There is one problem with this glittering cage, however. It has no prisoners.

The California City Correctional Facility opened two months ago. With the US's prison population soaring, the Corrections Corporation of America (CCA) built the prison in the confident belief that the justice system would take all the prison beds it could find.

But the state of California, egged on by its powerful prison guards' union, has decided it doesn't like private prisons. So the computerised video surveillance cameras are trained on emptiness, the cell doors gape open, and Daniel Vasquez, the warden, is kicking his heels.

"I hope policymakers will see this as a viable alternative," he says "The state prisons are overcrowded. More than half the 58 counties of California have jails that are overcrowded too. As time goes on we're going to be difficult to ignore."

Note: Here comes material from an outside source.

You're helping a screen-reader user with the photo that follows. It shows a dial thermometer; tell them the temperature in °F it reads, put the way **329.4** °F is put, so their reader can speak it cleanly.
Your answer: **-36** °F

There is little doubt that the public system is teetering. The US has 1.8 million people, 445 per 100,000, locked up - a proportion unprecedented in modern world history and one that is increasing. California alone houses more than 170,000 offenders, making it the guardian of the biggest single prison system in the world.

The dramatic growth in the prison population is almost entirely due to government policy rather than the crime rate, which has decreased in recent years. Individual states have become tougher, passing longer sentences and imposing stricter parole conditions, while cutting back programmes for mental illness, drug rehabilitation and other social services. Petty delinquents and addicts are thus criminalised, because there is nowhere else to send them.

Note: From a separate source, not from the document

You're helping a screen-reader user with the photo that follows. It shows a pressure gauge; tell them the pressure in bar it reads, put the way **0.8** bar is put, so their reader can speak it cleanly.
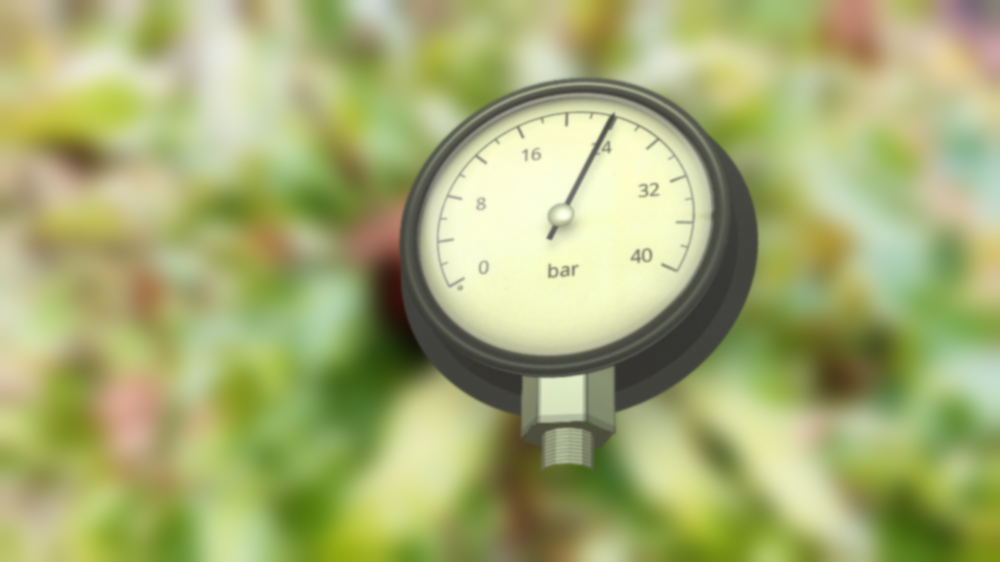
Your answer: **24** bar
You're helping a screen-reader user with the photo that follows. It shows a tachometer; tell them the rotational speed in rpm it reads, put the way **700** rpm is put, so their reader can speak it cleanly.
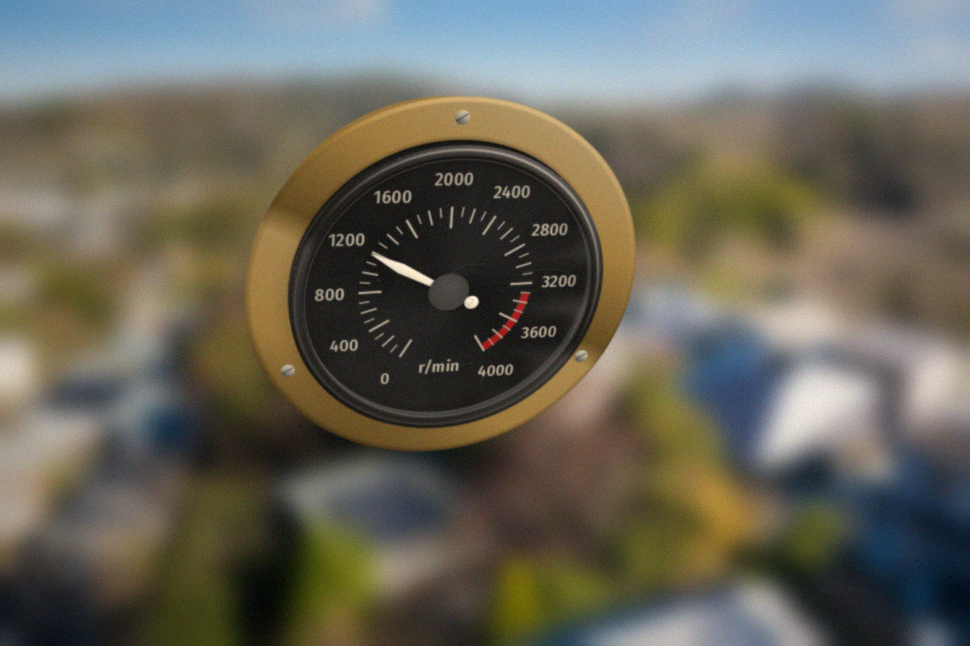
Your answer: **1200** rpm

By now, the criminal justice system has developed what the Atlantic Monthly magazine described as a "prison-industrial complex", with guards' unions and construction companies lobbying lawmakers to build and fill new prisons. The state can barely keep up, however, resulting in deteriorating conditions and scandals involving brutality or neglect by prison guards and, frequently, violent death among inmates.

Private prisons have come into vogue along with the increase in incarceration. There is money to be made not only from the host state's prison population, but also from federal prisoners and from other states too poor to house their own prisoners, which prefer to "export" them instead.

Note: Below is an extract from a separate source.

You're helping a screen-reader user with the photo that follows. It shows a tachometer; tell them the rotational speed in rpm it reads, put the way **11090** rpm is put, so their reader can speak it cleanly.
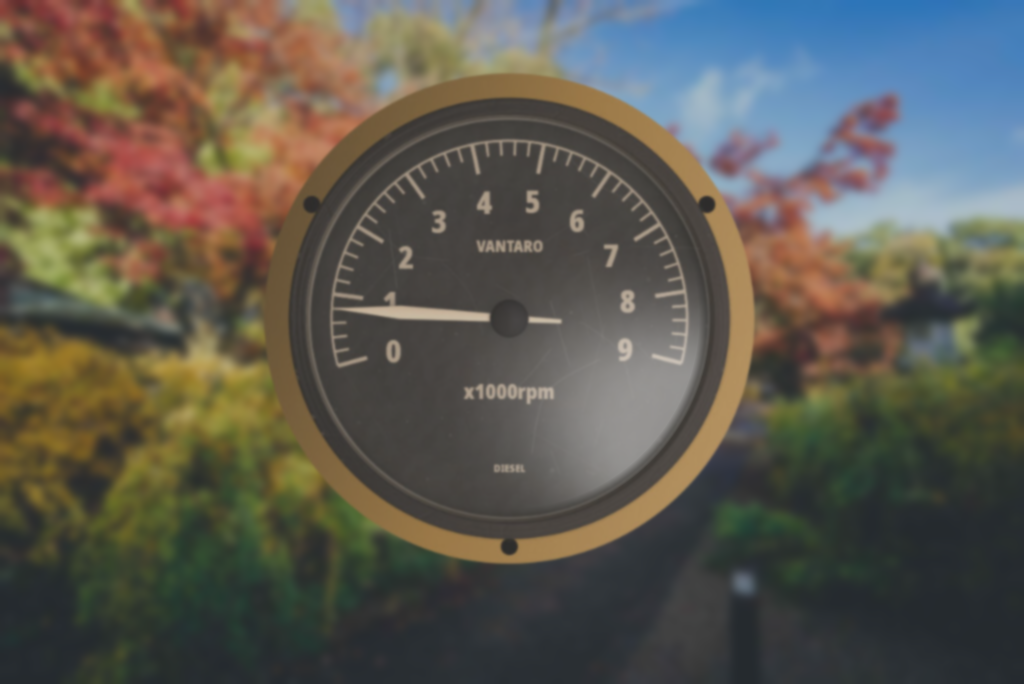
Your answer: **800** rpm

Private prisons indubitably provide superior infrastructure, more up- to-date security and the possibility of better living conditions. But they have raised concerns, particularly because of their habit, at least in the US, of taking whatever prisoners they can get, regardless of the gravity of their crimes and the suitability of throwing them all in together.

At a prison operated by CCA in Youngstown, Ohio, several inmates have died at the hands of maximum-security prisoners who were not supposed to be there. Last year six particularly tough offenders staged a jailbreak just days after CCA had agreed to move its maximum-security prisoners out.

There are doubts, too, about cost-effectiveness. Most private-sector savings come through the use of non-unionised labour in remote locations such as California City; a consequence of this is a high turnover in staff and the risk of inadequate training.

For these reasons, California has resisted the national trend to privatisation. "If you're going to privatise, you want the system to be better, or cheaper, or both. We don't believe either point has been demonstrated," said Bob Presley, secretary of California's Youth and Adult Correctional Agency.

CCA and other companies accuse the state of bad faith, pointing to the vast campaign contributions made by the main prison guards' union ($4.1m last year, against $280,000 distributed to politicians by CCA) as the only relevant factor. In the company's view, however, no amount of public- sector protectionism is going to hold California's resolve for long, simply because the burden of administering the system is growing too heavy.

CCA is building three unsolicited prisons in California in all. They may be fighting for inmates now - receiving largely from county or federal jurisdictions, if at all - but the company is betting that the lure of that mirage in the desert will soon be irresistible.